Description
Description of the problem
When rejuding a large contest or getting a lot of submission for problems with many testcases, it could be possible that some submissions are taking much longer wall time than their CPU time. With a short timelimit overshoot these submissions might be judged as TLE even if they are correct.
And this is actually what happens in a recent ICPC Asia Regional Contest (with ~350 teams and an easy problem with 50 testcases). After taking a lot time bisecting kernel and debugging, it was found out that a lock contention issue (2 global locks: shrinker_rwsem
and cgroup_mutex
) in kernel < 6.3 under heavy load might block kernel operations such as cgroup and page fault handling inside memory cgroup for several seconds.
(This is fixed (or alleviated) after kernel commit torvalds/linux@da27f79)
Though it is impossible for judgedaemon (runguard) to "fix" this issue by code, mentioning the kernel issue in documentation could be helpful for server admins.
Your environment
- DOMjudge/Webserver: any compatible version
- OS: Ubuntu 22.04 with kernel 5.15 (default) or 6.2 (latest generic kernel in jammy repo)
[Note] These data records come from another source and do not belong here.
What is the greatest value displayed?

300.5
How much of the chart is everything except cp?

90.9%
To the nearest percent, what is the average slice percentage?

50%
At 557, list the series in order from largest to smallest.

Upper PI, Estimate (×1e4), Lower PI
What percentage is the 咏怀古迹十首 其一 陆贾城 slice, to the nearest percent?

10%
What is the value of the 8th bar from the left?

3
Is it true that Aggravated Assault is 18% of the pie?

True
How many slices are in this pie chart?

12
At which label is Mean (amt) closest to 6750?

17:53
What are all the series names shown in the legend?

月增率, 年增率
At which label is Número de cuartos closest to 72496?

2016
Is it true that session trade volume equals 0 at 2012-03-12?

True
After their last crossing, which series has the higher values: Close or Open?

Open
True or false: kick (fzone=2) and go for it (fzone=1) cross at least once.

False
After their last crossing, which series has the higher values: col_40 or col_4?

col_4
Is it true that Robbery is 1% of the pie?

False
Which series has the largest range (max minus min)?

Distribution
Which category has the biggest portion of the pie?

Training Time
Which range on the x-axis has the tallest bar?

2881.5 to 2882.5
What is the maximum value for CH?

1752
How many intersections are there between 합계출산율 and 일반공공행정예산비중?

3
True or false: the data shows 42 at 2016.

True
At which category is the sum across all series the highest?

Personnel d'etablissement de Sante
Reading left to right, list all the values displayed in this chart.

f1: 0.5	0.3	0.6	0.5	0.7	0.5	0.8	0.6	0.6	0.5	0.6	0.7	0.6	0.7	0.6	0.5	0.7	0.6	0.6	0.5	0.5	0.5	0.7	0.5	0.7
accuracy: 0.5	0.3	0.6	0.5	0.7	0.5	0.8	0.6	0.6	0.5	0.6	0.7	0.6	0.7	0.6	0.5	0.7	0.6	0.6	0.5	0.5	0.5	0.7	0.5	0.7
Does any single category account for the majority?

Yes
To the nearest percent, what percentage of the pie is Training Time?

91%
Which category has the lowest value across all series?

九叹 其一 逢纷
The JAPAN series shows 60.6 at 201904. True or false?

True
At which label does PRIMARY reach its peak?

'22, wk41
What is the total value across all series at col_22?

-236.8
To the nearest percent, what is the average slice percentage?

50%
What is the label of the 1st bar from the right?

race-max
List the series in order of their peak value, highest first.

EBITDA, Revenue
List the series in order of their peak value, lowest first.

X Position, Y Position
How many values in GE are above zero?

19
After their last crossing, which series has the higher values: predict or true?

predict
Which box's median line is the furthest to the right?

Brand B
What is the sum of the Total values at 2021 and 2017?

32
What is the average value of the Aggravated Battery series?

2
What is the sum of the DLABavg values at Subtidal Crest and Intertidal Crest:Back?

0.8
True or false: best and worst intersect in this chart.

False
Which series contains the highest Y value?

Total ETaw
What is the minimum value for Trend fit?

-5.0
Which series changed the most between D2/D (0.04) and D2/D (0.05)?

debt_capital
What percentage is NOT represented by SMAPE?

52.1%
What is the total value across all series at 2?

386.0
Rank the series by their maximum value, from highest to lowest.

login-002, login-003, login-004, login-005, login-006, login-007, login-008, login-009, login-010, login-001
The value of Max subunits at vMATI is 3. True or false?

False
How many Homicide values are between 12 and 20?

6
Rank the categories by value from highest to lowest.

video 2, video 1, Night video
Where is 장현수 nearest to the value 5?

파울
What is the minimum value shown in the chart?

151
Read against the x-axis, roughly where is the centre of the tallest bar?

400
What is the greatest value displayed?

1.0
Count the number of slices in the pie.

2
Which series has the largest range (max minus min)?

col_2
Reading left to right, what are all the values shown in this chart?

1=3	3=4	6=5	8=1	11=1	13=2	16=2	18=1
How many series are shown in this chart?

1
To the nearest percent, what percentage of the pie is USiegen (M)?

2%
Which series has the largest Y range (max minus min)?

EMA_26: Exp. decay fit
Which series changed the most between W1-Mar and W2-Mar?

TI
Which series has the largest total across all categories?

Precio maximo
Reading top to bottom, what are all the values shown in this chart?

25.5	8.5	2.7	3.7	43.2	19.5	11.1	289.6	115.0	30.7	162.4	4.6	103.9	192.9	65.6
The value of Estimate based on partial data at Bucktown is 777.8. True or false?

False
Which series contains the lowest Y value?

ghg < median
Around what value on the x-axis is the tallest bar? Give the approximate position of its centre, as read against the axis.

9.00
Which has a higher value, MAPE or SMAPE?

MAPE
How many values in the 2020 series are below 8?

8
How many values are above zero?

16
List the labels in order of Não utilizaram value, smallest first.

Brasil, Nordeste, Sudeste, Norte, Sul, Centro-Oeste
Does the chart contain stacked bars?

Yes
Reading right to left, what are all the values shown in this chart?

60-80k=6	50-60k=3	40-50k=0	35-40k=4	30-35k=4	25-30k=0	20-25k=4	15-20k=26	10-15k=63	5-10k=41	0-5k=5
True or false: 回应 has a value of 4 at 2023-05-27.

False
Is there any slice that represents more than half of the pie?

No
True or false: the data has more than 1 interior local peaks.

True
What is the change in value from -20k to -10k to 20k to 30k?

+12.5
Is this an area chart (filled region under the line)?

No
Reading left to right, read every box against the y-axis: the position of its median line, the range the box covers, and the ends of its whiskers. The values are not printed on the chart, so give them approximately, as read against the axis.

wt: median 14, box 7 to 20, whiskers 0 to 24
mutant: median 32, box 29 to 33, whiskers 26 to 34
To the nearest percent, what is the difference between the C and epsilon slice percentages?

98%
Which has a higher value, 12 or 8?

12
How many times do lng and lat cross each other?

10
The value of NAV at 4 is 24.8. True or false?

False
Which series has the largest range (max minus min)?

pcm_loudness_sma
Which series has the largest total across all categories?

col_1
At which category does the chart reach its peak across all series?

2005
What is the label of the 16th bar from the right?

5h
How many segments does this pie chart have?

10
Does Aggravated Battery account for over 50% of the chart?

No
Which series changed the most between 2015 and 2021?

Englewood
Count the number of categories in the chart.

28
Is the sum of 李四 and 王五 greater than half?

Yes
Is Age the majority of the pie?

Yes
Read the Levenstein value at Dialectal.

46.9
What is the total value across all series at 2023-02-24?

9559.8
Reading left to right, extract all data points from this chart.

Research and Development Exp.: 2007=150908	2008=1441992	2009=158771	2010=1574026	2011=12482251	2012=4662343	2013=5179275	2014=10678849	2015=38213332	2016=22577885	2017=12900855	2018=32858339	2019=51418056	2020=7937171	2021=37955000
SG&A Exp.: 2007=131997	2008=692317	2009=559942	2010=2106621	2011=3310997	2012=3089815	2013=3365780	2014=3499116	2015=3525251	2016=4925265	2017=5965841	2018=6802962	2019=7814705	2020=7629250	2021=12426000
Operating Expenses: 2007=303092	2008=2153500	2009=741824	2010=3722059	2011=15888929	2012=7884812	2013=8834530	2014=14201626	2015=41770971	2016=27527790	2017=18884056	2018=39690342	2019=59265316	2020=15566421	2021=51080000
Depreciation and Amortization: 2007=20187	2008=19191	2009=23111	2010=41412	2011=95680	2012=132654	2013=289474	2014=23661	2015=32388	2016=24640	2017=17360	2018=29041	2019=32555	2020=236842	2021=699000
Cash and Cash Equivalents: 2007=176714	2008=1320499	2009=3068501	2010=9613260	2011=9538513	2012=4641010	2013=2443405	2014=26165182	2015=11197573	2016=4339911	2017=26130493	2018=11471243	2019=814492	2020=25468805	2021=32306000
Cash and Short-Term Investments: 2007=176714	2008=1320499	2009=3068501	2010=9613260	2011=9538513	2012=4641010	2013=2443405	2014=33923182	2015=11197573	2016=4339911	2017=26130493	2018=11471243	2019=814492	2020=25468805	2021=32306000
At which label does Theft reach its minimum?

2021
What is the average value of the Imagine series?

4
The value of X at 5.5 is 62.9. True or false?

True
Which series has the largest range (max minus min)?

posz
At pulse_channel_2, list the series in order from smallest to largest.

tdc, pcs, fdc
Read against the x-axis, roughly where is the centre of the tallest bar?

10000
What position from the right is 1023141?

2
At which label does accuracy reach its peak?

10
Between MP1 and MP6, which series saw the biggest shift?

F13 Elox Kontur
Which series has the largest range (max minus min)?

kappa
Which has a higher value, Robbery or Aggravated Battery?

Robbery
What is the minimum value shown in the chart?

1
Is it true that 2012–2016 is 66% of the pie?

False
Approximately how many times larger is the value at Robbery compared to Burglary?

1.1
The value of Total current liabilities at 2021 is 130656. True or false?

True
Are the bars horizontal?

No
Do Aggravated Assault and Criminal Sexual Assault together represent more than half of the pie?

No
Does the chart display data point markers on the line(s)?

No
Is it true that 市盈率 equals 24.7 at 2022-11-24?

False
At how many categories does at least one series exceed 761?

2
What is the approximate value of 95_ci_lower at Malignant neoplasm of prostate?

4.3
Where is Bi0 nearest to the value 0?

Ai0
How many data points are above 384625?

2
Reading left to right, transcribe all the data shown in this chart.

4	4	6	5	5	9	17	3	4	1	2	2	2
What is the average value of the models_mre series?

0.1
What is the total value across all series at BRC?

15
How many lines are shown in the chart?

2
- Tested under a KVM with 32 cores and 21 or 30 judgedaemons, and a bare metal 2 CPUs (40 cores) server with 21 judgedaemons.
Steps to reproduce
Submit a correct solution many times at once like:
for i in $(seq 1 1000); ~/Downloads/domjudge-8.2.2/submit/submit --url http://localhost:12345/ --contest test -y G.cpp; end
And wait for it to be done.
Expected behaviour
Reasonable judgehost system load, and no submission takes a wall time much longer than its CPU time.
Actual behaviour
Judgehost system load >= 2 * judgedaemon number. With timelimit overshoot set to 1s|10%
, some submissions are judged as TLE even they only take a very short CPU time. The judgement is very slow.
Any other information that you want to share?
#2157 mentions about "the call cgroup_delete_cgroup_ext
did sometimes hang for multiple seconds". I'm afraid that a double check for this contest rejudgement might be necessary to ensure no correct solutions are judged as TLE...
If you are interested in this specific kernel issue, I have also written a blog post (Simp. Chinese) to help explain this to contestants affected in this regional contest, and for server admins in later contests.